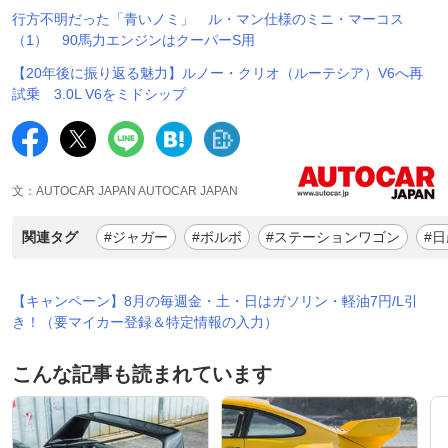
行方不明だった「青いノミ」 ル・マン仕様のミニ・マーコス
（1） 90馬力エンジンはクーパーS用
【20年後に振り返る魅力】ルノー・クリオ（ルーテシア）V6へ再
試乗 3.0L V6をミドシップ
文：AUTOCAR JAPAN AUTOCAR JAPAN
関連タグ
#ジャガー
#ボルボ
#ステーションワゴン
#日
【キャンペーン】8月の毎週金・土・日はガソリン・軽油7円/L引
き！（要マイカー登録＆特定情報の入力）
こんな記事も読まれています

• [Activity]
Render each line of text in the data above as a Markdown table with two columns, Row and Text, where Row holds the line's number and Text holds the line itself. Omit any blank lines and leave the pictures out of the answer.

• [Response box]
| Row | Text |
|---|---|
| 1 | 行方不明だった「青いノミ」 ル・マン仕様のミニ・マーコス |
| 2 | （1） 90馬力エンジンはクーパーS用 |
| 3 | 【20年後に振り返る魅力】ルノー・クリオ（ルーテシア）V6へ再 |
| 4 | 試乗 3.0L V6をミドシップ |
| 5 | 文：AUTOCAR JAPAN AUTOCAR JAPAN |
| 6 | 関連タグ |
| 7 | #ジャガー |
| 8 | #ボルボ |
| 9 | #ステーションワゴン |
| 10 | #日 |
| 11 | 【キャンペーン】8月の毎週金・土・日はガソリン・軽油7円/L引 |
| 12 | き！（要マイカー登録＆特定情報の入力） |
| 13 | こんな記事も読まれています |